Fast-forward to 2012. JMM made an appearance again. One of its MLAs, Sita Soren—Sibhu Soren’s daughter-in-law—was accused of receiving a bribe to vote for an independent party in the Rajya Sabha elections. Ultimately, she voted for a member of her own party. She claimed immunity under Article 194(2). The Jharkhand High Court relied on Narasimha Rao to dismiss her plea. Justice R.R. Prasad held that not voting at all (like Singh in ‘93), and not voting as per the condition of the bribe (like Soren in 2012) were both instances where immunity could not be extended. In both instances, he said, there was no nexus between the bribe given and the act in the House. 

Aggrieved, Soren moved the Supreme Court in 2014. Nine years later, in October 2023, a seven-judge Bench revisited the correctness of the 1998 judgement for two days (read our hearing reports here and here). This Monday, the Court pronounced its decision overruling Narasimha Rao. The Bench clarified that “the offence of bribery is agnostic to the performance of the agreed action and crystallizes based on the exchange of illegal gratification.” 

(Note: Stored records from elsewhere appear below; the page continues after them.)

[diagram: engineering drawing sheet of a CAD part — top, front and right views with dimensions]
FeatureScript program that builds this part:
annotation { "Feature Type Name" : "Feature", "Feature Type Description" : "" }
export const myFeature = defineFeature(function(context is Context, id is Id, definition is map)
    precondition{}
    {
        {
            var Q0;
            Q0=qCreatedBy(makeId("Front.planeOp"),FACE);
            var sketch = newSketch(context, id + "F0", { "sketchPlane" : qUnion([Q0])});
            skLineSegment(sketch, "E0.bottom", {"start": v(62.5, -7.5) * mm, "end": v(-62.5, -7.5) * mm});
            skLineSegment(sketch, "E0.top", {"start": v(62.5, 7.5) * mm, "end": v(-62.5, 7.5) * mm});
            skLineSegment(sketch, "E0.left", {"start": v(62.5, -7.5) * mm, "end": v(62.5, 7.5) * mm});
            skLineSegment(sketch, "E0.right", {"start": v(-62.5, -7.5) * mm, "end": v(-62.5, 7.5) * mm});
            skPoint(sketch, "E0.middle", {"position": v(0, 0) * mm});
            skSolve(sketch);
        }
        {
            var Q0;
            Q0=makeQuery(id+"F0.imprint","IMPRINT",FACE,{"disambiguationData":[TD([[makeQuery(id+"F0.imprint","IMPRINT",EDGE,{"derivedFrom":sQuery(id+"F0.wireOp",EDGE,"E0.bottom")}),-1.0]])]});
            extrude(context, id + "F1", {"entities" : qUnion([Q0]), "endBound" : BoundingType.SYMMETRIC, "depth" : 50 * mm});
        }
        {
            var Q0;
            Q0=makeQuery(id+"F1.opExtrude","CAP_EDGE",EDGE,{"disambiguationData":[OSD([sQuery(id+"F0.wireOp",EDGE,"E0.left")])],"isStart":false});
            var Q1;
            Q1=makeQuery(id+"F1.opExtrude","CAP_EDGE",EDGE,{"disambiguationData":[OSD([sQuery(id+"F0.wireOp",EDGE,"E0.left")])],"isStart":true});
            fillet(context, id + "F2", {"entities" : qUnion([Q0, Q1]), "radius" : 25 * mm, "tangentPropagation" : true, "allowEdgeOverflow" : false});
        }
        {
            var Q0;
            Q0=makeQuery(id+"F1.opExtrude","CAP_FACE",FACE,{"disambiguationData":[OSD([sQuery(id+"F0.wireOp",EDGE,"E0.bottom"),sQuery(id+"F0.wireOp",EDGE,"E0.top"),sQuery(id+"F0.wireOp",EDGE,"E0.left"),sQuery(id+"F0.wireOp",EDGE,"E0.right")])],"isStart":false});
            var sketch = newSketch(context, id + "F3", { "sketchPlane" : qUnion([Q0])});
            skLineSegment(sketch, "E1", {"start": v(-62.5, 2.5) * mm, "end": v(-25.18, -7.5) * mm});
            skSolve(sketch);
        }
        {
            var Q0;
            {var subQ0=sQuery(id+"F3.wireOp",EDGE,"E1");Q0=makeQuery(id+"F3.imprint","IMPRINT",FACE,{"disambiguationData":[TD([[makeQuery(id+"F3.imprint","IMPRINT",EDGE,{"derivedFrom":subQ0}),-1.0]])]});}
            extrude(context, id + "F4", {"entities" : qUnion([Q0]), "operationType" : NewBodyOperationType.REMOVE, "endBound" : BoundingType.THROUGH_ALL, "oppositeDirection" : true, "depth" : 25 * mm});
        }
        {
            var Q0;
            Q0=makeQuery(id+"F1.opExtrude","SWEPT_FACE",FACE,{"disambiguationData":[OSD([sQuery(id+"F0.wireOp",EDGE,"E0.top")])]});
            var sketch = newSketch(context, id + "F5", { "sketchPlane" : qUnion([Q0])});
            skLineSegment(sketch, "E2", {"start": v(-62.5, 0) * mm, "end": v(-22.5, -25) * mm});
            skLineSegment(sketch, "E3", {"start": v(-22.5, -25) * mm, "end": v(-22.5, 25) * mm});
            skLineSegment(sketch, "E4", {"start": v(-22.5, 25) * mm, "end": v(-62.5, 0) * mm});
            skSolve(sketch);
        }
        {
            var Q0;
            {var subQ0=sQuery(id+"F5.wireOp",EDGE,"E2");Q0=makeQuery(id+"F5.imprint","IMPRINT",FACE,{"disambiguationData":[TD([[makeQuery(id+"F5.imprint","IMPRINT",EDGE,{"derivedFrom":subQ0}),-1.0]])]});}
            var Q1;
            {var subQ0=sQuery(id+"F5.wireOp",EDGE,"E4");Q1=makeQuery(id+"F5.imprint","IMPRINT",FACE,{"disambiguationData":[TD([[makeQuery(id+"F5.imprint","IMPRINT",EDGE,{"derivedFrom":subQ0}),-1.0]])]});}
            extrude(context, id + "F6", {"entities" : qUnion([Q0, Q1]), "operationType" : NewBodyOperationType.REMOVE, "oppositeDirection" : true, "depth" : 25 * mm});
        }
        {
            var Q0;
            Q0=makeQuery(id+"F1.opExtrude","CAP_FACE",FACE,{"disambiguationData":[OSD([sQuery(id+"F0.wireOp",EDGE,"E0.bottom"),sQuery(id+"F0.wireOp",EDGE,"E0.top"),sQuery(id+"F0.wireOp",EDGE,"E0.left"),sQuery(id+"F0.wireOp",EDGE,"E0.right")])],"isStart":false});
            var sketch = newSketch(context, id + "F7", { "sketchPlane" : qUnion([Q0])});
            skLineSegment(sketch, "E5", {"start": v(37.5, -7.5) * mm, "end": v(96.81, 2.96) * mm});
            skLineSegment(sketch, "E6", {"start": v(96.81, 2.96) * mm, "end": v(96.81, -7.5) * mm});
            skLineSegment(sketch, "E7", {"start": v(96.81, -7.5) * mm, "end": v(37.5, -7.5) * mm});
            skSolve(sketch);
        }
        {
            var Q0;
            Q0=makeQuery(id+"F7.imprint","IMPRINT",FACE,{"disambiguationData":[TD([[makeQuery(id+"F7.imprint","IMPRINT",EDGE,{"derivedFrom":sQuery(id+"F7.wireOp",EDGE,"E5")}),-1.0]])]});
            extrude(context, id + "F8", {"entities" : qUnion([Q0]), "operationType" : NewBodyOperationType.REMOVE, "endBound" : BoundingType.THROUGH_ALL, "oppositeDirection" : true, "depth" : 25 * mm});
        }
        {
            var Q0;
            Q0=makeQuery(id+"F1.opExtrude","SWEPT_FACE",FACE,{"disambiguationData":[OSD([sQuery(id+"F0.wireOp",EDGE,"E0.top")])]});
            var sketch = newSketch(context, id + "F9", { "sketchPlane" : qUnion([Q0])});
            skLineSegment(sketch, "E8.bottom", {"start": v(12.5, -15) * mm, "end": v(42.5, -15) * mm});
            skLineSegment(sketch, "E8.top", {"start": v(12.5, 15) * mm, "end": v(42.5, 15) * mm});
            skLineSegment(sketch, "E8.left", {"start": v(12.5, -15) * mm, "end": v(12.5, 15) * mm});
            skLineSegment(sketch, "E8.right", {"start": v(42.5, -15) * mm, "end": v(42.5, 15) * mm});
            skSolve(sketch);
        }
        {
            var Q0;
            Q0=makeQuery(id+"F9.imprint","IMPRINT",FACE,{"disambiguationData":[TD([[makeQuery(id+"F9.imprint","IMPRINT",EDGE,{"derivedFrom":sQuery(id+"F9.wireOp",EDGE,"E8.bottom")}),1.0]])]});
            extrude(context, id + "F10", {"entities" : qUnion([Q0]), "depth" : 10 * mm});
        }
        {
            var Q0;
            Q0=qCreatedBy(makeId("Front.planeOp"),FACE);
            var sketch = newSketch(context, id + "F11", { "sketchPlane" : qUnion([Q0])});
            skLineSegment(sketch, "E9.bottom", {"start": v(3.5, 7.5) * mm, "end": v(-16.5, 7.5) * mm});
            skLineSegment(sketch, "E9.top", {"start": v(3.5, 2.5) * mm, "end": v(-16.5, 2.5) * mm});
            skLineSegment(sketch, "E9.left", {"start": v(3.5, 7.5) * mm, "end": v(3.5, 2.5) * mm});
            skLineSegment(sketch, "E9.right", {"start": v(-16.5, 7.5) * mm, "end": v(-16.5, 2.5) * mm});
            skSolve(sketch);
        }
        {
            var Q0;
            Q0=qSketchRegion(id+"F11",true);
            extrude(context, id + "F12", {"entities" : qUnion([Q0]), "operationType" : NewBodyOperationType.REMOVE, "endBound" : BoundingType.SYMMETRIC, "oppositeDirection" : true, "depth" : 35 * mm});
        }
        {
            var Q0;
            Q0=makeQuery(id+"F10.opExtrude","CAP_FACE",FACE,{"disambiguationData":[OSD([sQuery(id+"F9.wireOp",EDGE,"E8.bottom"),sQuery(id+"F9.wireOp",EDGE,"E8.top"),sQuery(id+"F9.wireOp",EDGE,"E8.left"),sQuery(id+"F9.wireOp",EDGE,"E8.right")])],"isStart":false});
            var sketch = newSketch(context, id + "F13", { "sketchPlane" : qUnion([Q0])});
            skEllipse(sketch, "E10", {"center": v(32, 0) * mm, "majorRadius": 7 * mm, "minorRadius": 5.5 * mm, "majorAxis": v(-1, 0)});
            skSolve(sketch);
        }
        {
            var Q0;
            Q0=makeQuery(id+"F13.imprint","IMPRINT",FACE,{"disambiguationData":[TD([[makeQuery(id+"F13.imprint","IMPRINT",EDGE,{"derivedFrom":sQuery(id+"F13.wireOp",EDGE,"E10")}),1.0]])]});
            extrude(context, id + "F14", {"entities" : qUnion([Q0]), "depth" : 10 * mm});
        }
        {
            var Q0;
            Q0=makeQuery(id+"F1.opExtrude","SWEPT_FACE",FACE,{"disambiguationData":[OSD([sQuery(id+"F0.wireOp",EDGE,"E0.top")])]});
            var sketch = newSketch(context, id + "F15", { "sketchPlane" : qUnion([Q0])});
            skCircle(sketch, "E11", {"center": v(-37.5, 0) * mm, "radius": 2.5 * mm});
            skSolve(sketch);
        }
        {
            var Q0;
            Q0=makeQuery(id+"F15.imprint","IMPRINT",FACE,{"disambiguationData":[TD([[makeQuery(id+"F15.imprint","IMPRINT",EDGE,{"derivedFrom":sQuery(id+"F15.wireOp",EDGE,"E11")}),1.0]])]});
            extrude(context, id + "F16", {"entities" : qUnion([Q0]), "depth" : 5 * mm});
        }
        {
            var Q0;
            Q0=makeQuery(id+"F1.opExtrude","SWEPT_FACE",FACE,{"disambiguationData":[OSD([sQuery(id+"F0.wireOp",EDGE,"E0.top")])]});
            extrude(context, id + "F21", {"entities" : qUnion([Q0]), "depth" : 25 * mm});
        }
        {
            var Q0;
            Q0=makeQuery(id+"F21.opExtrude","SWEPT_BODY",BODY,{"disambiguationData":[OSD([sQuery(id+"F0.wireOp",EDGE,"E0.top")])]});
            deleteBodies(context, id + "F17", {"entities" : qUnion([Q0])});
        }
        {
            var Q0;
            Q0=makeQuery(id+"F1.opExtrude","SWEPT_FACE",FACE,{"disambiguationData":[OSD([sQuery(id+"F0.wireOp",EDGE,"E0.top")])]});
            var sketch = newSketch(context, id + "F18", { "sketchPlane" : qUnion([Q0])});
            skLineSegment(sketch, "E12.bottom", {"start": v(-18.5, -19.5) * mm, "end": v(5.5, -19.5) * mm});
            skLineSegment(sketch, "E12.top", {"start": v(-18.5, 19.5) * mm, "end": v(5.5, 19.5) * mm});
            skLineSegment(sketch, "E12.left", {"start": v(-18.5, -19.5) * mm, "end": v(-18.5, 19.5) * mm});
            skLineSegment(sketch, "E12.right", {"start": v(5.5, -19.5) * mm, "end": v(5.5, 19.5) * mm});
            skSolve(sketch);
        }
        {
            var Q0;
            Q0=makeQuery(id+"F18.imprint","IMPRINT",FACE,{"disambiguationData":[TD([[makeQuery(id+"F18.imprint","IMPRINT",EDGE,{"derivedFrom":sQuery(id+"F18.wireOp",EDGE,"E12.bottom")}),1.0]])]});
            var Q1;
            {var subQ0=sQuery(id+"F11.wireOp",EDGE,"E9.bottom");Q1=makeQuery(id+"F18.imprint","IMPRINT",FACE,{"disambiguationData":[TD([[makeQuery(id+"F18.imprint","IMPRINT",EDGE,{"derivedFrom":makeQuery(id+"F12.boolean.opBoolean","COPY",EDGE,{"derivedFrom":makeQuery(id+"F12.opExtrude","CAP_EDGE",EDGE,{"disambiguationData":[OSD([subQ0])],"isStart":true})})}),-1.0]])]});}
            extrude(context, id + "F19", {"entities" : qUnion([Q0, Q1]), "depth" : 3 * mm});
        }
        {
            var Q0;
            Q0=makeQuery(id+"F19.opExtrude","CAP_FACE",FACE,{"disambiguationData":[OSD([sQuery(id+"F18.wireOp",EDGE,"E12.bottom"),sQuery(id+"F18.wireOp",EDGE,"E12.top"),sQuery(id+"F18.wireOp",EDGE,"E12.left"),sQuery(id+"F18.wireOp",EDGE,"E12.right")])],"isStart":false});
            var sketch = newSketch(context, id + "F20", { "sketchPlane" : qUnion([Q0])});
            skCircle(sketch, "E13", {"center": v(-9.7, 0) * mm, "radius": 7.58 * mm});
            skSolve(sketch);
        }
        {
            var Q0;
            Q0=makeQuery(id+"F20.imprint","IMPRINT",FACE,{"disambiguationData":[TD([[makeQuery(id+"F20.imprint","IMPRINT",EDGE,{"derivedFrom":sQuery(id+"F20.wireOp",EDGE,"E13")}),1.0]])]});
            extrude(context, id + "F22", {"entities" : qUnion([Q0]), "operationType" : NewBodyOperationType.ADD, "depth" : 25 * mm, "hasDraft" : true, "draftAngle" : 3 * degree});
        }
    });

They found that Narasimha Rao led to a “paradoxical outcome” as it created an “artificial distinction” between those who receive the bribe and perform their end of the bargain and those who receive the same bribe but do not carry out the agreed task.  

Monday’s judgement is being celebrated as a solution to cash-for-votes trade in the legislature. The Prime Minister even tweeted to say that it will ensure “clean politics and deepen people’s faith in the system.” 

However, recognising the absurdity in Narasimha Rao is not the result of years of constitutional reflection. Criticism of the judgement has invariably been stinging and straightforward. In 2006, the lawyer and scholar A.G. Noorani wrote that “in the nearly half a century of its existence, few rulings of the Supreme Court incurred such odium and so deservedly than that so merrily handed down on 17th April 1998.” 

So whether or not this rectification of the absurdity “ensures clean politics” in 2024, there is some closure to be had in knowing that a legal paradox can be undone even if it takes almost 26 years to get to it.